[F]iscal restraint is now the animating issue for moderate Americans. To take the looming $9 trillion in debt and balloon it further would be to enrage a giant part of the electorate.
This is a country that has always been suspicious of centralized government. This is a country that has just lived through an economic trauma caused by excessive spending and debt. Most Americans still admire Obama and want him to succeed. But if he doesn't proceed in a manner consistent with the spirit of the nation and the times, voters will find a way to stop him.
The president's challenge now is to halt the slide. That doesn't mean giving up his goals. It means he has to align his proposals to the values of the political center: fiscal responsibility, individual choice and decentralized authority.
That's quite a different tune than Brooks was singing last September, when he was screaming at the "nihilists" who voted against the bailout (for a few days, anyway), saying:
They still think the biggest threat comes from socialism and Walter Mondale liberalism. They seem not to have noticed how global capital flows have transformed our political economy.
We're living in an age when a vast excess of capital sloshes around the world fueling cycles of bubble and bust. When the capital floods into a sector or economy, it washes away sober business practices, and habits of discipline and self-denial. Then the money managers panic and it sloshes out, punishing the just and unjust alike.
What we need in this situation is authority. Not heavy-handed government regulation, but the steady and powerful hand of some public institutions that can guard against the corrupting influences of sloppy money and then prevent destructive contagions when the credit dries up.
Brooks' belated shout-out to "individual choice and decentralized authority" would have certainly been welcome during the two terms of a presidency that largely embraced Brooksian values of spreading democracy at gunpoint and bribing middle class voters with government goodies. Instead, he spent the Bush years fighting the libertarians in his head, and proudly heralding "the death of small-government conservatism" as we know it.

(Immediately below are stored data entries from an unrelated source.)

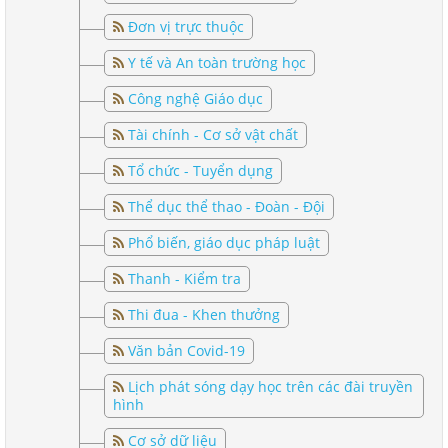
Đơn vị trực thuộc
Y tế và An toàn trường học
Công nghệ Giáo dục
Tài chính - Cơ sở vật chất
Tổ chức - Tuyển dụng
Thể dục thể thao - Đoàn - Đội
Phổ biến, giáo dục pháp luật
Thanh - Kiểm tra
Thi đua - Khen thưởng
Văn bản Covid-19
Lịch phát sóng dạy học trên các đài truyền
hình
Cơ sở dữ liệu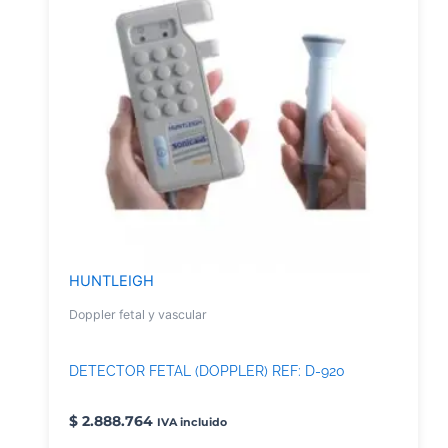
HUNTLEIGH
Doppler fetal y vascular
DETECTOR FETAL (DOPPLER) REF: D-920
$
2.888.764
IVA incluido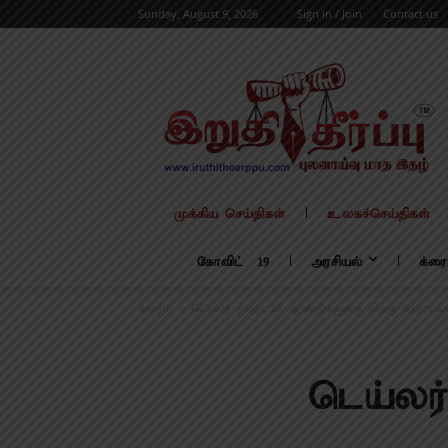
Sunday, August 9, 2026
Sign in / Join
Contact us
முக்கிய செய்திகள்
உலகச்செய்திகள்
கோவிட் – 19
அரசியல்
க்ரை
க்ரைம்
டெய்லர் ராஜா 29 ஆண்டுகளுக்கு பிறகு கர்நாடக
டெய்லர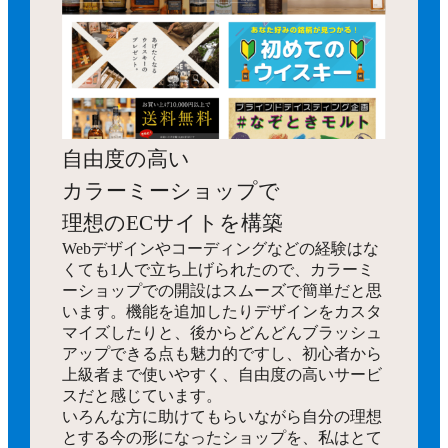
自由度の高い
カラーミーショップで
理想のECサイトを構築
Webデザインやコーディングなどの経験はな
くても1人で立ち上げられたので、カラーミ
ーショップでの開設はスムーズで簡単だと思
います。機能を追加したりデザインをカスタ
マイズしたりと、後からどんどんブラッシュ
アップできる点も魅力的ですし、初心者から
上級者まで使いやすく、自由度の高いサービ
スだと感じています。
いろんな方に助けてもらいながら自分の理想
とする今の形になったショップを、私はとて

Better opportunistic than never, I suppose.
UPDATE: Great new piece in The New Republic on "The Courtship" between David Brooks and Barack Obama. Sample:
"I don't want to sound like I'm bragging," Brooks recently told me, "but usually when I talk to senators, while they may know a policy area better than me, they generally don't know political philosophy better than me. I got the sense he knew both better than me."
That first encounter is still vivid in Brooks's mind. "I remember distinctly an image of–we were sitting on his couches, and I was looking at his pant leg and his perfectly creased pant," Brooks says, "and I'm thinking, a) he's going to be president and b) he'll be a very good president." In the fall of 2006, two days after Obama's The Audacity of Hope hit bookstores, Brooks published a glowing Times column. The headline was "Run, Barack, Run."

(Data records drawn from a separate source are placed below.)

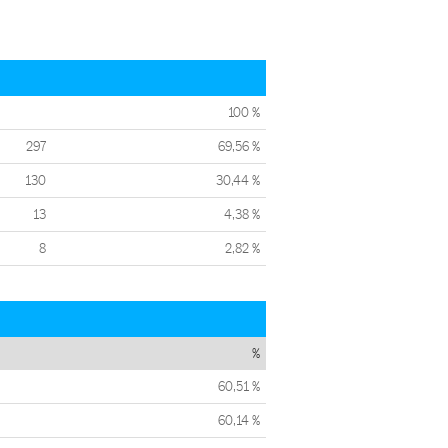
100 %
297
69,56 %
130
30,44 %
13
4,38 %
8
2,82 %
%
60,51 %
60,14 %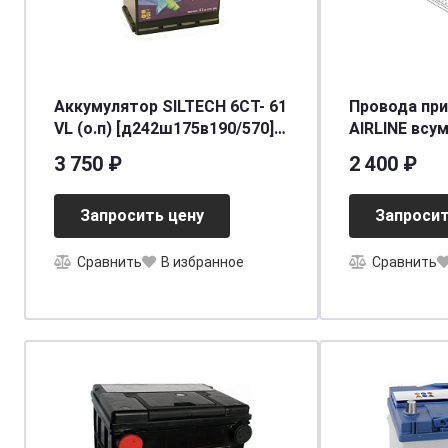
Аккумулятор SILTECH 6СТ- 61
Провода при
VL (о.п) [д242ш175в190/570]
AIRLINE в
[L2]
3 750 ₽
2 400 ₽
Запросить цену
Запросит
Сравнить
В избранное
Сравнить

These days, the center-right Brooks frequently seems more sympathetic toward Obama than the liberal Paul Krugman. He has written columns praising Obama's Afghanistan policy, education proposals, and economic team. Even on broad areas of disagreement–deficit spending, the sprawling stimulus bill, health care reform–Brooks tends to treat Obama and his administration with respect. "My overall view," Brooks told me, "is ninety-five percent of the decisions they make are good and intelligent. Whether I agree with them specifically, I think they're very serious and very good at what they do."